Como se não bastassem os motores de 1,0 litro jogados na lata do lixo da noite para o dia no final de julho último, quando os carros de 1,0 a 2,0 litros foram incentivados por forte redução de imposto e seus preços se aproximaram dos de motor 1,0-litro. Motores modernos, de caro desenvolvimento, como os do Fiesta Supercharger e Gol/Parati Turbo, tornaram-se quase inviáveis diante dos menos eficientes 1,6-litro de cada marca. E a questão não se resume à motorização.

Segundo O Estado de S.Paulo, Luís Marinho, presidente licenciado do Sindicato dos Metalúrgicos do ABC paulista, defende que o benefício tributário se concentre em automóveis de antiga geração como Gol, Uno e Santana, deixando de fora "modelos sofisticados", com "ar-condicionado, por exemplo".

Quando o Fusca começou de fato sua vida comercial na Alemanha de 1948, seu acabamento era austero, igual ao do carro que Adolf Hitler vislumbrara para o trabalhador alemão. O Fusca só decolaria depois que Heinrich Nordhoff, o executivo-chefe da Volkswagen, viesse a criar, menos de um ano depois, uma versão Exportação, cheia de pequenos requintes. Custava 5.450 marcos, 10% mais que o modelo básico. Foi o sucesso do qual todos somos testemunhas.

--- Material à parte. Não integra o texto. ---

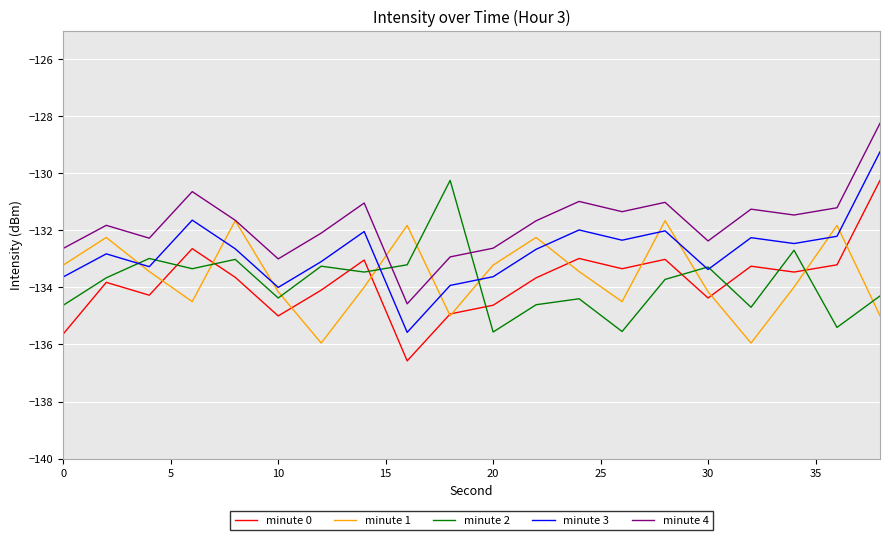

True or false: minute 0 and minute 3 intersect in this chart.

False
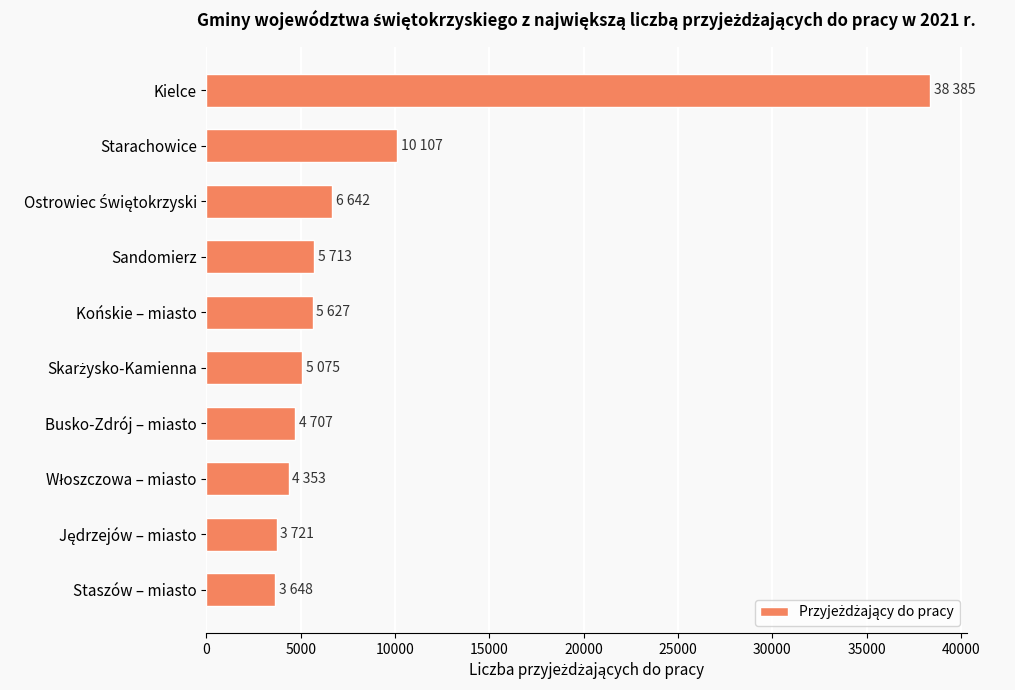

What is the label of the 4th bar from the top?

Sandomierz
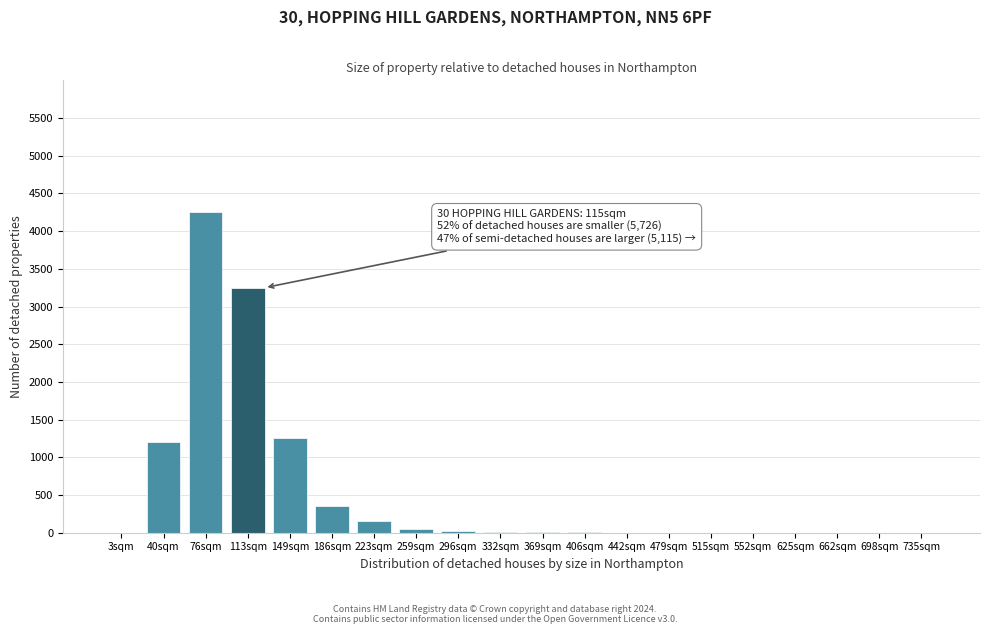

The value at 40sqm is 1200. True or false?

True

Exemplos similares constam de nossa história. Nos anos 60, o projeto dos carros populares fracassou porque muitos compradores, em busca de conforto e aparência, gastavam mais em acessórios pós-venda do que a vantagem que obtinham na compra. Mais recentemente pudemos acompanhar como modelos de entrada, como Mille e Celta, ganharam itens de conveniência reivindicados pelo consumidor. Este Fiat, aliás, oferece ar-condicionado desde 1992, quando um singelo retrovisor interno dia/noite ainda era opcional.

A mensagem neste tempo de transição de governo esquece um aspecto básico de marketing: a isca deve agradar ao peixe, não ao pescador. O rei-mercado pediu o "popular" de hoje e a indústria atendeu. E com louvor.

Ou será que vão propor a segunda ressurreição do Fusca?